Economic crisis ignited in Latin America
When one thinks of inflation, images of balloons, Harry Potter’s Aunt Marge and the like come to mind, often not with a negative connotation. However, blown up or not, never has the term been more nationally catastrophic than with the entire region of Latin America.
For the United States’ southern neighbors, a free, painless economy always came with a price. Prior to Spanish and Portuguese settlement, the ancestral Aztecs, Mayans, Incans and other such civilizations boasted simple yet effective, systems of trade that surpassed numerous structures at the time. For these ancient people, trade was a crucial notch in everyday life. However, with the arrival of Iberian conquistadors, fragmentation readily grew apparent, changing the early nations into supply states that grew cash crops for the profit of their conquerors. The reliance even remained in the region once independence came about in the early 19th century, placing South America today in the status of a third world country.
The region’s dependence on the work of external nations seems to be at the core of its troubles. According to the Latin American Economic Outlook, a national organization focused on the fiscal welfare of South America, lower global commodity prices, a slower economy in China, a reticent intake of capital and a general rise in outside financing are impeding the collective growth of all involved countries.
“I never knew conditions have become so bad,” said sophomore Ben Rizner. “These countries have their backs against a wall.”
More nations are being added to the barrel. Mexico, after barring involvement from foreign oil companies for about 80 years, suddenly reversed the principle on July 15 auctioning off prospective drilling land to global titans in hopes of stimulating its declining manufacturing industry. The economic growth rate was predicted to reach five or six percent; however, only two of the 14 offerings were purchased, plunging the rate to a staggering 1.6 percent. According to Bloomberg Business, a worldwide organization in the news of finance and business, the peso, Mexico’s currency, has dropped to a record low of 16.33 pesos to one U.S. dollar as of today (its value fluctuates daily). And this was just in Latin America’s second-biggest economy.

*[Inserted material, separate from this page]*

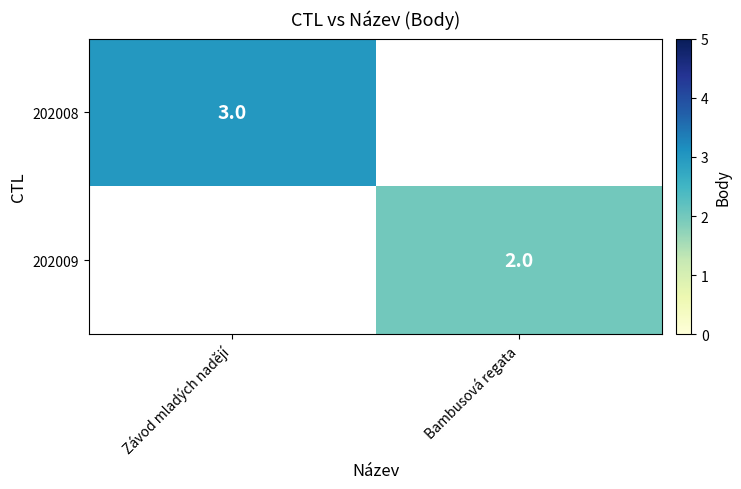

What is the maximum value shown in the chart?

3.0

For Brazil, South America’s top economy, the country’s finances have long been in disarray. Of the nation’s gross domestic product (GDP), a shrink of 1.9 percent hit Brazil just from July to August of this year. The unemployment jumped to 7.5 percent, a record yearly increase when just last year it was 4.9 percent.
Yet the struggles of Latin America’s two economic leaders pale in comparison to neighboring countries stricken with the plague of inflation. Argentina, though holding nearly half of Mexico’s GDP, stands in South America’s third place. It also holds the world’s tenth highest inflation rate, according to Trading Economics. Though one of the richer in the globe just a century ago because of its industrial position on plentiful resources, Argentina has recently reached an inflation rate of about 40 percent, leaving it in an economic rut after an extensive amount of money fled the country on the back of emigrants in the early 2000s. Coupled with a massive run on Argentinian banks around the same time, its economy just sickly limps on.
And yet, that simply remains an understatement for another Latin American nation, which holds the highest global inflation rate. Venezuela suffers from a state known as hyperinflation, where its inflation rate has exceeded 50 percent and has officially hit a staggering 68 percent in recent calculations. Though Venezuelan officials have stopped keeping record of the catastrophe, the stories of people lining up for basic commodities like toilet paper and deli meat clearly describe the situation. Venezuela has reached a fatal spiral in attempting to strengthen socialist policies in the midst of overwhelming external capitalism. Yet a solution may be quite simple.
“How can a country stop inflation?” said social studies teacher Mr. Cory Jensen. “One, stop printing money. Two, tie your money to a commodity. And three, spend less.”
In the end, no matter the perspective taken, South America stands in deep economic strife with no clear path out. The problems continue to build, and it seems like this balloon is ready to burst.